Output StreamWriter and Input StreamReader

The concrete OutputStreamWriter class (a Writer subclass) is a bridge between an incoming sequence of characters and an outgoing stream of bytes. Characters written to this writer are encoded into bytes according to the default or specified character encoding.

NOTE: The default character encoding is accessible via the file.encoding system property.

Each call to an OutputStreamWriter write() method causes an encoder to be called on the given character(s). The resulting bytes are accumulated in a buffer before being written to the underlying output stream. The characters passed to the write() methods are not buffered.

OutputStreamWriter declares four constructors, including the following:

■ OutputStreamWriter(OutputStream out) creates a bridge between an incoming sequence of characters (passed to OutputStreamWriter via its append() and write() methods) and underlying output stream out. The default character encoding is used to encode characters into bytes.

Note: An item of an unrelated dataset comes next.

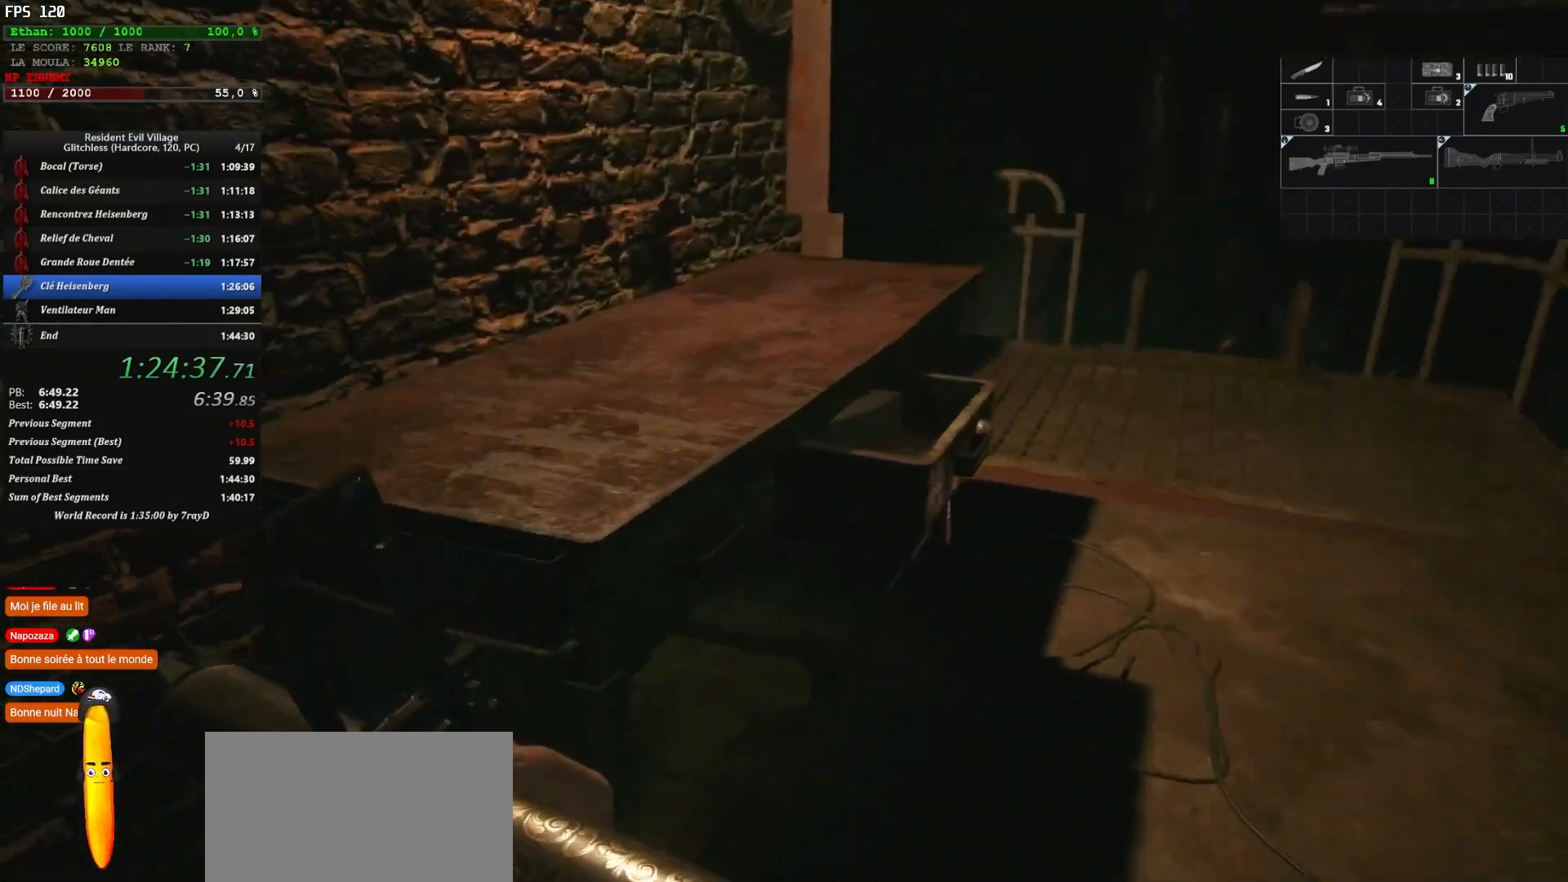
{"keys": ["d", "shift", "z"], "mouse": [], "events": []}
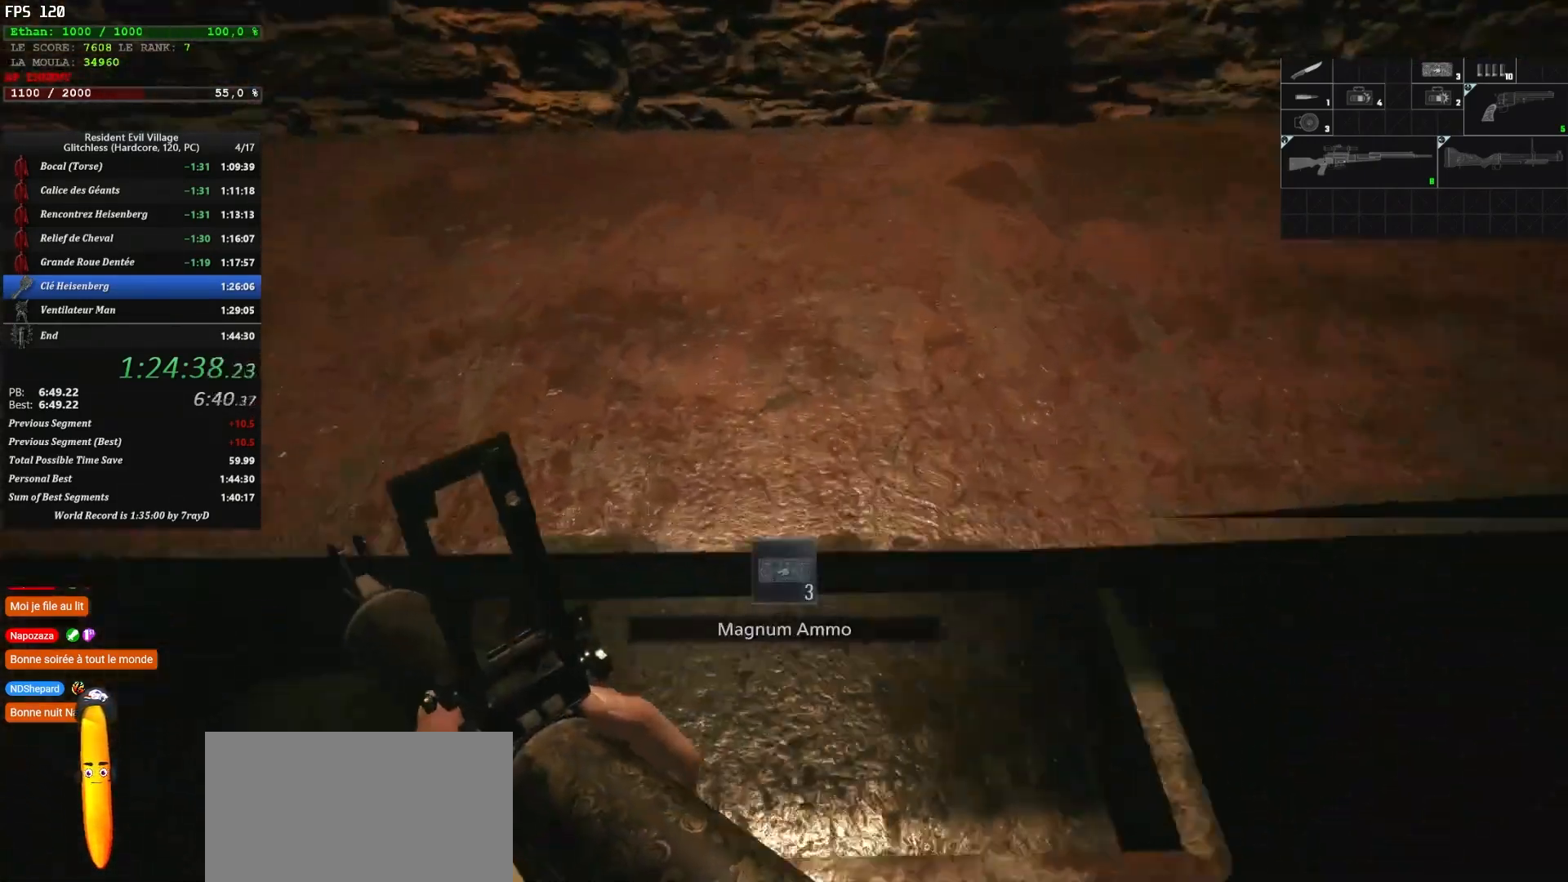
{"keys": ["q", "shift", "z"], "mouse": [], "events": [[17, "z", "up"], [50, "z", "down"], [117, "d", "up"], [117, "q", "down"]]}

■ OutputStreamWriter(OutputStream out, String charsetName) creates a bridge between an incoming sequence of characters (passed to OutputStreamWriter via its append() and write() methods) and underlying output stream out. charsetName identifies the character encoding used to encode characters into bytes. This constructor throws UnsupportedEncodingException when the named character encoding is not supported.

NOTE: OutputStreamWriter depends on the abstract java.nio.charset.Charset and java.nio.charset.CharsetEncoder classes to perform character encoding.

Listing 10-25 uses the second constructor to create a bridge to an underlying file output stream so that Polish text can be written to an ISO/IEC 8859-2-encoded file.

Listing 10-25. Outputting Polish text

FileOutputStream fos = new FileOutputStream("polish.txt"); OutputStreamWriter osw = new OutputStreamWriter(fos, "8859_2");

The concrete InputStreamReader class (a Reader subclass) is a bridge between an incoming stream of bytes and an outgoing sequence of characters. Characters read from this reader are decoded from bytes according to the default or specified character encoding.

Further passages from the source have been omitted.